TVT :- You have said that one of the purposes of this film is to inject positive thinking in the country” 

Jackson :
When we analyze history we can see the negative attitude and backwardness which were there during the Gampola and Kotte Kingdom eras and this became worse after subjugation by foreign powers—a fact which even films depicted. Over the past 50 years of cinema there were over 1050 films. But only six films were based on history. They were Ashokamala (1947) Sirisangabo (1952), Sandeshaya (1960), Sigiri Kashyapa (1966), Weera Puran Appu (1978), and Weera Maddumabandara (1984). But even these films were tragedies or stories about tragic heroes. But there were important eras in our history which we have never highlighted.

TVT : you think that this type of film would bring back the audience to cinema?

Jackson :
Bringing the filmgoers back to the cinemas is a problem that the film industry in any part of the world is facing, If we do a good piece of work there is always an audience ready to watch.
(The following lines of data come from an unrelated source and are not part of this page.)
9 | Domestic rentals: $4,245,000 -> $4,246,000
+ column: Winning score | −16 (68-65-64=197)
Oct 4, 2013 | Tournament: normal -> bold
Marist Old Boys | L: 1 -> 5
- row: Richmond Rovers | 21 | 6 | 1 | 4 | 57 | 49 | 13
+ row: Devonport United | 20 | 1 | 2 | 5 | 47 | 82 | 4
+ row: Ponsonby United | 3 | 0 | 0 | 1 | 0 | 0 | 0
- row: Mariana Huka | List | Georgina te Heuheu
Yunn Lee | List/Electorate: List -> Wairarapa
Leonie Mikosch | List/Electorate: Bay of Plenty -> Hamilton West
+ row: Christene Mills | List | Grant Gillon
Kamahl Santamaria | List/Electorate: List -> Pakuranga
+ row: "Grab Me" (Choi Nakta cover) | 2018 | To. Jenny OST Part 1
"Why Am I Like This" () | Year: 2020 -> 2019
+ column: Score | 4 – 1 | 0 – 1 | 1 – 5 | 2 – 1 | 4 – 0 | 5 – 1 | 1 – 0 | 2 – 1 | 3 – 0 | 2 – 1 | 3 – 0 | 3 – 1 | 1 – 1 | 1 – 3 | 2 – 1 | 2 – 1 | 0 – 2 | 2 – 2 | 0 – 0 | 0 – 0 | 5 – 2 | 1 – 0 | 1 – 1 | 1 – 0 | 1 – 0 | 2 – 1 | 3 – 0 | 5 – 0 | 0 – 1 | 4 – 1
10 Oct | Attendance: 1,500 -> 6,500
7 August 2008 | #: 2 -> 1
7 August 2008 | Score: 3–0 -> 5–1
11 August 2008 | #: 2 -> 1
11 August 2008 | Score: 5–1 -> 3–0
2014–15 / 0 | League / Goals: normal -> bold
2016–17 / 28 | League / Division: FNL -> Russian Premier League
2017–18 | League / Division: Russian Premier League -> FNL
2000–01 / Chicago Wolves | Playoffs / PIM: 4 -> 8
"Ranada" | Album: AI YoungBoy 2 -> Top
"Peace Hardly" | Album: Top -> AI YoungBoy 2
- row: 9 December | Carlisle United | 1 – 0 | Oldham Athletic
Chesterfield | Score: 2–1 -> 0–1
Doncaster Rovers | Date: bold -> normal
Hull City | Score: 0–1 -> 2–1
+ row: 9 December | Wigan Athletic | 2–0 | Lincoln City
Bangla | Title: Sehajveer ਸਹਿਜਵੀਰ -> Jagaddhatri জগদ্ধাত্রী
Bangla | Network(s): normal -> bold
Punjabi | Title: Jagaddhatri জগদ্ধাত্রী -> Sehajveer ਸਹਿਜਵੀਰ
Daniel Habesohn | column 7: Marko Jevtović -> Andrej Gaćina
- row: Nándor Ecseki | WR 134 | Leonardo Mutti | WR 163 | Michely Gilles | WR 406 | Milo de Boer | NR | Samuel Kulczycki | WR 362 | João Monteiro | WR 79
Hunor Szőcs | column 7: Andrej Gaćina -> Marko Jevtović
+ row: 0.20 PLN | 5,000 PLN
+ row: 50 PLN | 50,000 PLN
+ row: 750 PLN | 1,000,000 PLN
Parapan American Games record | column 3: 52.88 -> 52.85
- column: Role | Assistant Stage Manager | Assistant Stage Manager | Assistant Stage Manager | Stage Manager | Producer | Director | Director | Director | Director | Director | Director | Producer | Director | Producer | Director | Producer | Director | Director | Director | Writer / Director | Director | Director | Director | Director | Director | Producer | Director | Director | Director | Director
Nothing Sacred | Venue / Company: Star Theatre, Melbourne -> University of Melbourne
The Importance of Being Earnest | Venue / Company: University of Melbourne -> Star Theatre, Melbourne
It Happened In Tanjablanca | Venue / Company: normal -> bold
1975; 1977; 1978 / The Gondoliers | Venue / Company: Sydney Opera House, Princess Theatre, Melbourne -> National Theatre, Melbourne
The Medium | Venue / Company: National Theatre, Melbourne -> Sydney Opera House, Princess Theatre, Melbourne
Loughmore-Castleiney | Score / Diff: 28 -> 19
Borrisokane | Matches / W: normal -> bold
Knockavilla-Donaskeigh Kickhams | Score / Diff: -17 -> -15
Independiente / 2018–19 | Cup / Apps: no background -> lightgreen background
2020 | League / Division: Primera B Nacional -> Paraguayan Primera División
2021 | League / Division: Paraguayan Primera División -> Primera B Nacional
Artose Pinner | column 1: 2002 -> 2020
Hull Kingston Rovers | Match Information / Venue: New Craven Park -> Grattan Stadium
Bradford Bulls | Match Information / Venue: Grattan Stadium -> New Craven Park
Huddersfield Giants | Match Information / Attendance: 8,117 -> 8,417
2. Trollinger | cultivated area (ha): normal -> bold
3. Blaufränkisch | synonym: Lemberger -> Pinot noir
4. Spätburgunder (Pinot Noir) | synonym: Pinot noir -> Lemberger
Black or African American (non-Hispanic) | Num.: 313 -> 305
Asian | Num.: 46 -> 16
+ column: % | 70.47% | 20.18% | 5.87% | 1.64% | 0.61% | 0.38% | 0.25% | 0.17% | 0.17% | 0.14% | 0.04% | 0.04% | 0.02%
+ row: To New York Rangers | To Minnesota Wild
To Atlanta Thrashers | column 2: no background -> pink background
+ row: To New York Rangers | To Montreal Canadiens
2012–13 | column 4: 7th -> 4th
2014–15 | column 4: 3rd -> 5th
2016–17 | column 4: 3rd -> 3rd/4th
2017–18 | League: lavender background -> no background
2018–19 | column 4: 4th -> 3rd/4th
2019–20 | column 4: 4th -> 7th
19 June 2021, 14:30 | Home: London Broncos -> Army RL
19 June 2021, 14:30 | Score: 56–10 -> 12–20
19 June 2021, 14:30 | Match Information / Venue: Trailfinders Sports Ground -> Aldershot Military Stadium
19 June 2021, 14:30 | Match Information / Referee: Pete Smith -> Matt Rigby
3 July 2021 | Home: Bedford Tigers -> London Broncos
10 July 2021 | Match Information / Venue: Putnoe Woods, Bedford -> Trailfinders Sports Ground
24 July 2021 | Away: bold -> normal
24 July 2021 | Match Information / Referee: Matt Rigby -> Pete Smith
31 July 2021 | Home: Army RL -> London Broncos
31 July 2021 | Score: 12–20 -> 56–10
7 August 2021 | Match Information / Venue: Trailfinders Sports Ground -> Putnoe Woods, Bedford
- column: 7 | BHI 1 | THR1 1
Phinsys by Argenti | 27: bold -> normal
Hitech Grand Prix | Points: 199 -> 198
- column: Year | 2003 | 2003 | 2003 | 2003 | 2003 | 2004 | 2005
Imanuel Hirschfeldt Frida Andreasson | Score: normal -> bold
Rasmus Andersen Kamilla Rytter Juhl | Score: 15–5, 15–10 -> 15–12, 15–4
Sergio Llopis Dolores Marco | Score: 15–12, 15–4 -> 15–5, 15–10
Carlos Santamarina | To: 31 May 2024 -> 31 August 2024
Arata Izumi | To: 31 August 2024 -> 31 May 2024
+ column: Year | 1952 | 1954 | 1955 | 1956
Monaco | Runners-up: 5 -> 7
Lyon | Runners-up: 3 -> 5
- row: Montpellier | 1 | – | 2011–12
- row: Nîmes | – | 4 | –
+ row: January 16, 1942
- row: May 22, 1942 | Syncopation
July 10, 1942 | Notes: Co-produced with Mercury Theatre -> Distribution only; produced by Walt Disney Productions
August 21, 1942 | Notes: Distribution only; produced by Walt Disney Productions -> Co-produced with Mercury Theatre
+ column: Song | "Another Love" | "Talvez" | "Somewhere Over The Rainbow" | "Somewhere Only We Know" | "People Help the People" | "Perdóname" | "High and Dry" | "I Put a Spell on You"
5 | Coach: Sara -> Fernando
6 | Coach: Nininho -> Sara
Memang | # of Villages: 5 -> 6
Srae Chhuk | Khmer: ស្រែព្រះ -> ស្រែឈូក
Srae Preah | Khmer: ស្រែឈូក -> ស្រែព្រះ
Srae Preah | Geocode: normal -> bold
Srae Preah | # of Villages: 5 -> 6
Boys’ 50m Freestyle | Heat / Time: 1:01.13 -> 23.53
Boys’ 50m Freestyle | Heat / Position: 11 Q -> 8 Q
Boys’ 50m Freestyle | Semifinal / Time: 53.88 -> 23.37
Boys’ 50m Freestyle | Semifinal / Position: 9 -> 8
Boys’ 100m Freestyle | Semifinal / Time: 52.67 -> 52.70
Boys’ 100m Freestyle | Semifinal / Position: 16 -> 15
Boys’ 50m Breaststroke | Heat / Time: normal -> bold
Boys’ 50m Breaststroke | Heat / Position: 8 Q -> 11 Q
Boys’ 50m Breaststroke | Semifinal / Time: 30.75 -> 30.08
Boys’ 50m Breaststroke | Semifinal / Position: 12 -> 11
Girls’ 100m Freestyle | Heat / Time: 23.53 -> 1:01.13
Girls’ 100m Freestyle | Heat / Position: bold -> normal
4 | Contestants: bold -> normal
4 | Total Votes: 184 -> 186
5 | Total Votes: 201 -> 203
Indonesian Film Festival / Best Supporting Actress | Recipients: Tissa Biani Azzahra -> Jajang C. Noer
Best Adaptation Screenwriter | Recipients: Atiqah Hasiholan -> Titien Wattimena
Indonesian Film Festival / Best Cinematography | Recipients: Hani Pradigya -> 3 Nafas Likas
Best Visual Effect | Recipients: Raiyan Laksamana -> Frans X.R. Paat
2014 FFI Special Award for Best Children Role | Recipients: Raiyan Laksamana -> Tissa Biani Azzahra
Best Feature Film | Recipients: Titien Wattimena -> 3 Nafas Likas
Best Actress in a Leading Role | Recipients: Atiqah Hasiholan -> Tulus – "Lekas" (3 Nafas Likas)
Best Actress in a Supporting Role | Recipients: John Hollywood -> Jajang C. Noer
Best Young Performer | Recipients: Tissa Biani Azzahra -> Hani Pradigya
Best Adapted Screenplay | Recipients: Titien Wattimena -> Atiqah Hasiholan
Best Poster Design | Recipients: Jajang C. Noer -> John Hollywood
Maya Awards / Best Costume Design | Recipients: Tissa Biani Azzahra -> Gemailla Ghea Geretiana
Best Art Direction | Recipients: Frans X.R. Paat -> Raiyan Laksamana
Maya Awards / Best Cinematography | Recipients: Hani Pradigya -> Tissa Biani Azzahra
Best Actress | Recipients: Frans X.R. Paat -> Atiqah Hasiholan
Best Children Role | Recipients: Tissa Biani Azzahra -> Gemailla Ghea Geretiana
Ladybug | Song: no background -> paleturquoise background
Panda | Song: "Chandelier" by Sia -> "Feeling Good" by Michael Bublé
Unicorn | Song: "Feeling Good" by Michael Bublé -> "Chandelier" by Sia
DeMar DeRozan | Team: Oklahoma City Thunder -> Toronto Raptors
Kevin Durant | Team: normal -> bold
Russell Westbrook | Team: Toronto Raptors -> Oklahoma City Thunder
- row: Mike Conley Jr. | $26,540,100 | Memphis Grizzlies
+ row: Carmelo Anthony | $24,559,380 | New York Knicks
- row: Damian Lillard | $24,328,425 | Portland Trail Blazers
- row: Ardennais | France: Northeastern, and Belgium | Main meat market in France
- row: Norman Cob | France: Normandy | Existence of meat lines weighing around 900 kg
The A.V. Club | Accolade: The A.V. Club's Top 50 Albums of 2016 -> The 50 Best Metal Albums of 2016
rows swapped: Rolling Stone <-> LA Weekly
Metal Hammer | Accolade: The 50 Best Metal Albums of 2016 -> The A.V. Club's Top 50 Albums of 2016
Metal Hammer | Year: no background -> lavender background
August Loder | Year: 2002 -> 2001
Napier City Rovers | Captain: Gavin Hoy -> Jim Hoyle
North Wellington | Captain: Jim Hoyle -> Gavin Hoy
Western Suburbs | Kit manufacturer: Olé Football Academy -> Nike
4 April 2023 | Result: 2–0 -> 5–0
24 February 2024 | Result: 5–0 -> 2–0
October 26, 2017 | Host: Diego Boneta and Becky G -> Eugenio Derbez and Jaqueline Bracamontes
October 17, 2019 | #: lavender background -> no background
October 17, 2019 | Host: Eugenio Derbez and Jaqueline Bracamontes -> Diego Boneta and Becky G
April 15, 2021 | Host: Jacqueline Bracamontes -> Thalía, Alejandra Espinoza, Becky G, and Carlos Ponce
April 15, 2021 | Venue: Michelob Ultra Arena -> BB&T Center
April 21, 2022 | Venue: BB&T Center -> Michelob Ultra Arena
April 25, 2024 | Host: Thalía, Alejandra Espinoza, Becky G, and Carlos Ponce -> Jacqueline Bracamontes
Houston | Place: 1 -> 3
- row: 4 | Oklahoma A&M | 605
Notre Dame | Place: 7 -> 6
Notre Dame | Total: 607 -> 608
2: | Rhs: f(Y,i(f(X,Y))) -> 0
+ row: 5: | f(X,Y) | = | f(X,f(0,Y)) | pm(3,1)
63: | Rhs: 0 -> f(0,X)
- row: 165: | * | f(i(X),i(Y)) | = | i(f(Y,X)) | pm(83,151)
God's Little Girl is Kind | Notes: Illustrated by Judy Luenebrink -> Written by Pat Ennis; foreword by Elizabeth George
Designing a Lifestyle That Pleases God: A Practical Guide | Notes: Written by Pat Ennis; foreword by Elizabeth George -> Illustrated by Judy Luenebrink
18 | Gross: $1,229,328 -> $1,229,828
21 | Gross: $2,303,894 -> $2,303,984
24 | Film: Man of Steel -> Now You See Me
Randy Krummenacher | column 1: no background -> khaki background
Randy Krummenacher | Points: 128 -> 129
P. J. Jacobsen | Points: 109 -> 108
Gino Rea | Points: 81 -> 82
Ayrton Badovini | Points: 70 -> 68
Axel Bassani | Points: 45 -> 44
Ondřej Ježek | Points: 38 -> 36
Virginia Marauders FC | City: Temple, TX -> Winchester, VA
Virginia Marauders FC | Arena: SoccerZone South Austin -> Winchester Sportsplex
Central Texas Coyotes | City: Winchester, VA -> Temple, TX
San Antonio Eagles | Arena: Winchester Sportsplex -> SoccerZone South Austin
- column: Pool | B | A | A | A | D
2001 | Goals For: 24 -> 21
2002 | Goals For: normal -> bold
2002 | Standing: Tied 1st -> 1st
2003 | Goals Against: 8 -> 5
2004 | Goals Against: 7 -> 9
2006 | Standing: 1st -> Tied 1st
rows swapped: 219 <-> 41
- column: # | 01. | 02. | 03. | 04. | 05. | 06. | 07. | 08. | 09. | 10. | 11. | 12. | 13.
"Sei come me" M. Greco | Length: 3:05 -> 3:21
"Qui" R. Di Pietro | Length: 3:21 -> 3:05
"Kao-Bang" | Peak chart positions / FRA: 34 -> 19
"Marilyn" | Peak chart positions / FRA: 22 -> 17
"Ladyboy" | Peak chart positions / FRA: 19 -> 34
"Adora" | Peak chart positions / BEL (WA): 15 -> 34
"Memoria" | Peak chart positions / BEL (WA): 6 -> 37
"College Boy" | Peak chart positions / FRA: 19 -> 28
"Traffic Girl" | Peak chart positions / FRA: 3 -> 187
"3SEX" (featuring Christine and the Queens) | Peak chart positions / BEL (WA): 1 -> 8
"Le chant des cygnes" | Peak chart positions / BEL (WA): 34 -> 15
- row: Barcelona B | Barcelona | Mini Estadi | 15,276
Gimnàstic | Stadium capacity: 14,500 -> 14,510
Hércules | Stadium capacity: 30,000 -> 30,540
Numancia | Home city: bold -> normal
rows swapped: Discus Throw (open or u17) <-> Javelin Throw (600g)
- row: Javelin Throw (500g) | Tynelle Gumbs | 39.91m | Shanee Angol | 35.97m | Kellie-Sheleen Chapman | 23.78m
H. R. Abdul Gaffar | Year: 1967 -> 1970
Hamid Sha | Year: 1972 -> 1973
In addition to this, the division between artistic films and commercial films also has affected the audience. There is a belief that artistic films are not commercially successful and commercial films are not artistically rich. This is a misguided idea. In the whole world it is only in Sri Lanka that cinema is divided as artistic and commercial. In addition there was a separate circuit also created for different films.

Take for example Suriya Arana. It was box office hit which people watched several times. It was a beautiful film. I believe that the people are more educated and have an artistic taste to decide what is good and what is bad.